Una traccia. Un’impronta che possa testimoniare la continua evoluzione delle riflessione, e che renda il museo organico. “Un museo non è soltanto luogo sacrale, cassaforte o archivio per gli addetti ai lavori. Deve essere soprattutto scuola e laboratorio, cioè recinto in cui la contemplazione e la meditazione si facciano attività vitale. Nella presa di coscienza del proprio stato presente attraverso l’esame della continuità storica, e il confronto con le testimonianze poetiche della condizione umana di altri luoghi e tempi”.

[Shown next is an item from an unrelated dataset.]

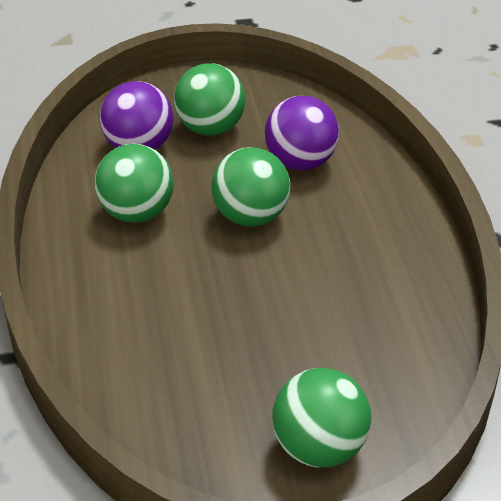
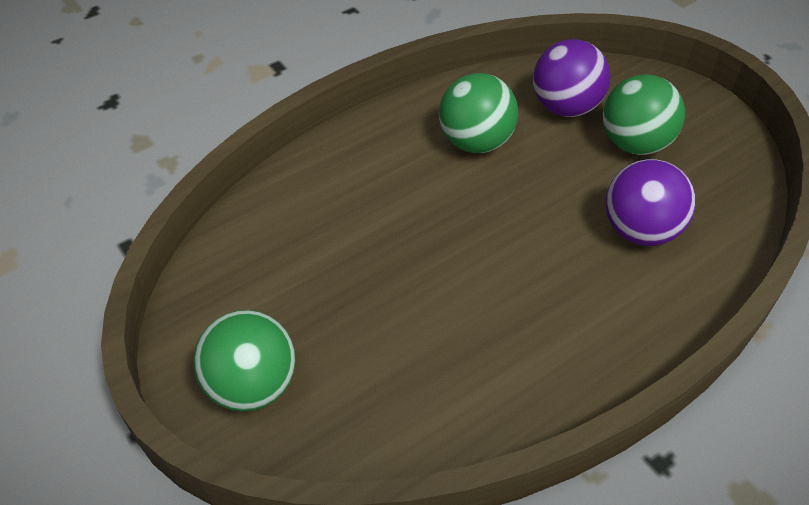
camera: 65 degrees right, 10 degrees up
green ball [211,147,290,227] -> none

Continua Russoli: “quando l’opera d’arte non sarà più considerata un miracolo o un feticcio, ma quel prodotto dell’uomo che giunge a testimoniare la vita del proprio tempo nella dimensione assoluta dell’eterno, quando sarà intesa come un interlocutore sempre attuale, allora si comprenderà che il dovere di difenderla e ben conservarla non è noiosa pretesa di anime pie e di anacronistici eruditi, ma è impegno di ogni individuo che voglia essere politicamente cosciente del suo ruolo nella società in cui vive”.

 

Umberto Eco
Umberto Eco

Questa società è stata messa in ginocchio da un nemico invisibile, è vero. Ma ciò non cambia che musei e istituzioni culturali devono necessariamente prendere parte nel dibattito sull’attualità, e diventare il luogo dell’emancipazione del pensiero. Non possiamo permetterci di non investire sul futuro e di abbandonare ricerca e sperimentazione. Considerando la resilienza di numerose istituzioni in una rotta differente nei modi ma simile nelle intenzioni, ci sarebbe da chiedersi se la convivenza forzata con questo virus non ci migliori anche come genere umano, abbattendo i confini territoriali e intellettuali. Umberto Eco ha scritto: ”Avere un nemico è importante non solo per definire la nostra identità. Ma anche per procurarci un ostacolo rispetto al quale misurare il nostro sistema di valori e mostrare, nell’affrontarlo, il valore nostro”.